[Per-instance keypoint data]
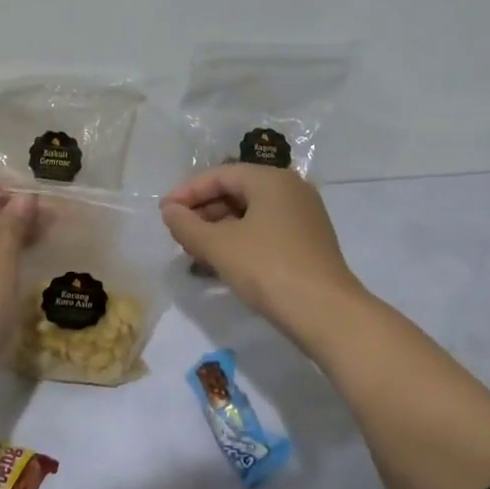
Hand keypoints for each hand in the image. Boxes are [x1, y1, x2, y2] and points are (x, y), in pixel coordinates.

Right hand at [161, 165, 363, 337]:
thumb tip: (169, 211)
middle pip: (236, 191)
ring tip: (194, 250)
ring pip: (250, 213)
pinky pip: (264, 230)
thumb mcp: (218, 246)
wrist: (326, 313)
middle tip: (177, 233)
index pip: (220, 175)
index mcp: (271, 179)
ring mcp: (303, 217)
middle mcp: (291, 190)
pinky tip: (221, 261)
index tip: (163, 212)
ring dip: (218, 228)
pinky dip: (239, 240)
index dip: (187, 192)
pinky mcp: (307, 242)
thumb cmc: (268, 269)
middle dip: (203, 210)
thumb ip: (186, 225)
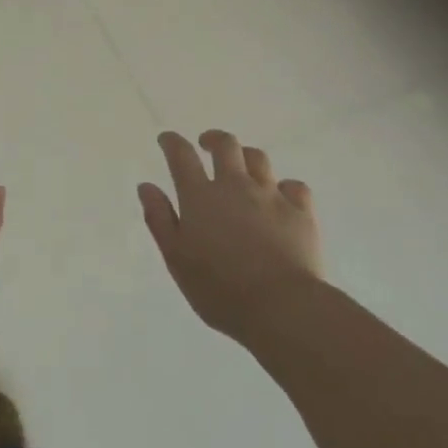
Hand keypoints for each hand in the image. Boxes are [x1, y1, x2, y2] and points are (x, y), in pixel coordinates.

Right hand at [138, 130, 322, 346]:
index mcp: (200, 196)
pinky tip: (281, 198)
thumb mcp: (176, 258)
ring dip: (246, 157)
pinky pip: (294, 186)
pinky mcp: (301, 212)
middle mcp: (235, 186)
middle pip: (226, 145)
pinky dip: (285, 187)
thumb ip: (159, 219)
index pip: (181, 155)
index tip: (166, 139)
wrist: (282, 308)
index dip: (172, 142)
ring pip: (259, 159)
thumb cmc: (220, 288)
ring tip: (242, 168)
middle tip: (207, 146)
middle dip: (213, 139)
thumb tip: (146, 186)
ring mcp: (271, 196)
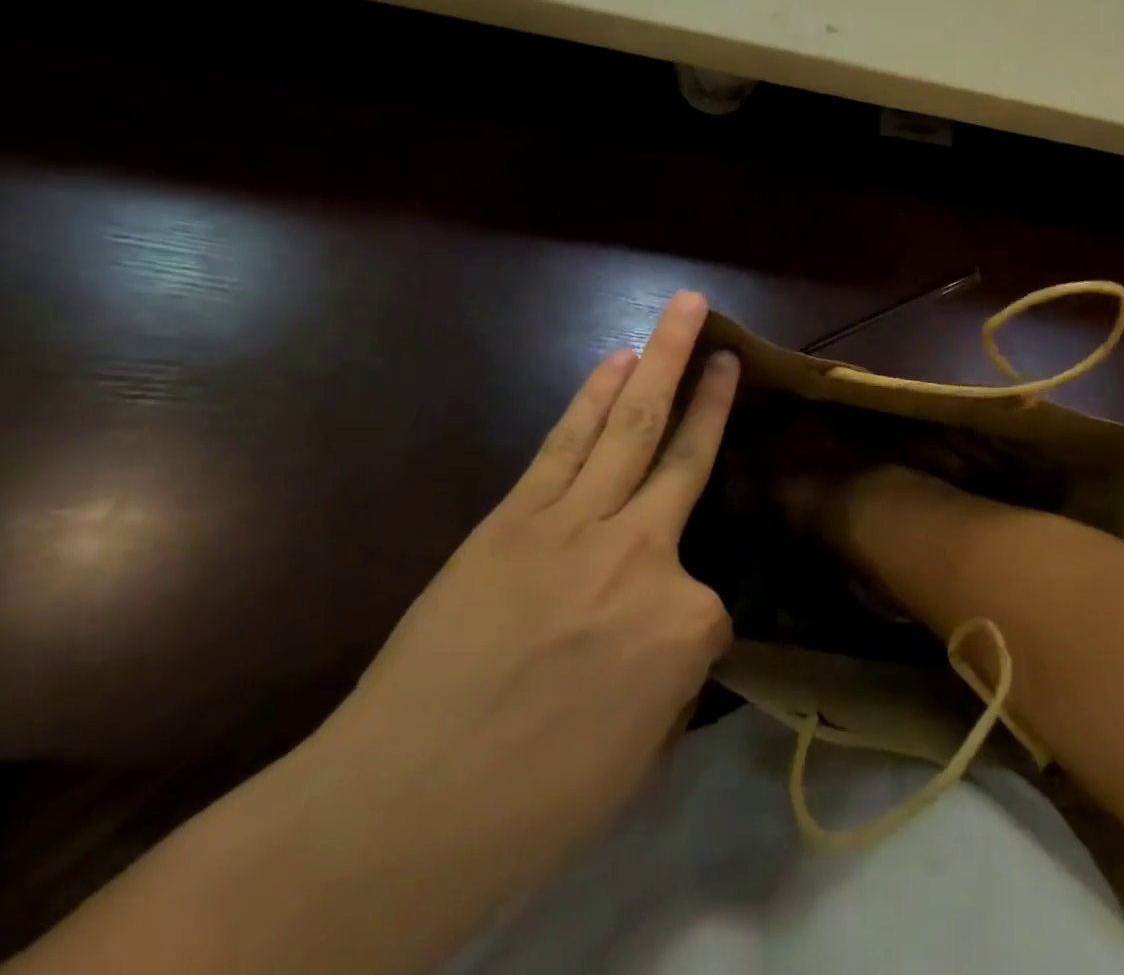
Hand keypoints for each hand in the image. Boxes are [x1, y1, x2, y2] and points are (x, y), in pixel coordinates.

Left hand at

__EXERCISE REQUIREMENTS__: Could you reproduce exactly the lines from the one containing "pinky mcp: (301, 212)" through the last line of the records, both included, leaving out the pictures?

__EXPECTED ANSWER__:
pinky mcp: (301, 212)
middle mcp: (235, 186)
middle pip: (226, 145)
pinky dip: (285, 187)
thumb ip: (159, 219)
index pip: (181, 155)
index tip: (166, 139)
wrist: (282, 308)
index dip: (172, 142)
ring pip: (259, 159)
thumb cmc: (220, 288)
ring tip: (242, 168)
middle tip: (207, 146)
middle dip: (213, 139)
thumb tip: (146, 186)
ring mcp: (271, 196)
Hand keypoints for each hand in the image. Boxes are [x1, y1, x2, y2] and points are (x, y), in pixel coordinates.

Left hand at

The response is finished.